>>>>
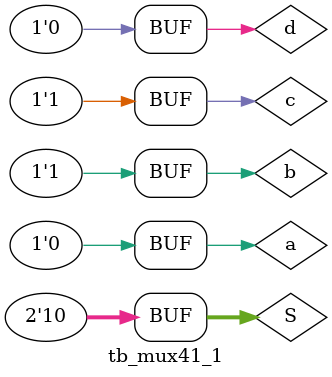
<source format=v>
`timescale 1ns / 1ps


module tb_mux41_1(

    );
reg a,b,c,d;
reg [1:0] S;
wire out;   
MUX4T1_1 m1(.I0(a),.I1(b),.I2(c),.I3(d),.S(S),.O0(out));
initial begin
#50;
a=0;b=1;c=1;d=0;
S=2'b00;
#50;
S=2'b01;
#50;
S=2'b11;
#50;
S=2'b10;
#50;
end
endmodule

</source>
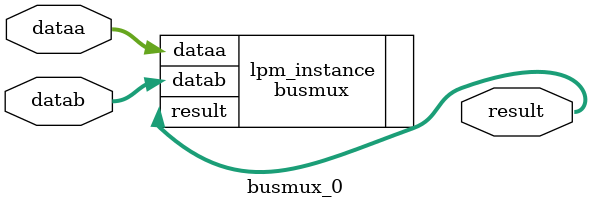
<source format=v>



module busmux_0(dataa,datab,result);
input [31:0] dataa;
input [31:0] datab;
output [31:0] result;

busmux	lpm_instance(.dataa(dataa),.datab(datab),.result(result));
	defparam	lpm_instance.width = 32;

endmodule

</source>
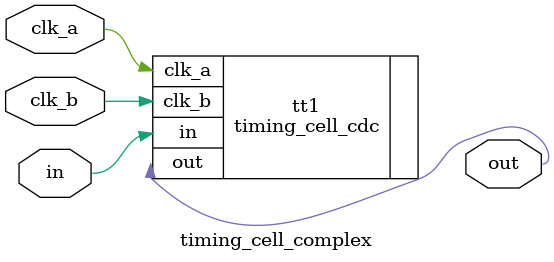
<source format=v>
module timing_cell_complex (input in, input clk_a, input clk_b, output out);
  
  timing_cell_cdc tt1(.in(in), .clk_a(clk_a), .clk_b(clk_b), .out(out));

endmodule

</source>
<<<<
Your goal
Would you please state how many lines in the material hold "result"? The number alone will do.

Completed exercise
3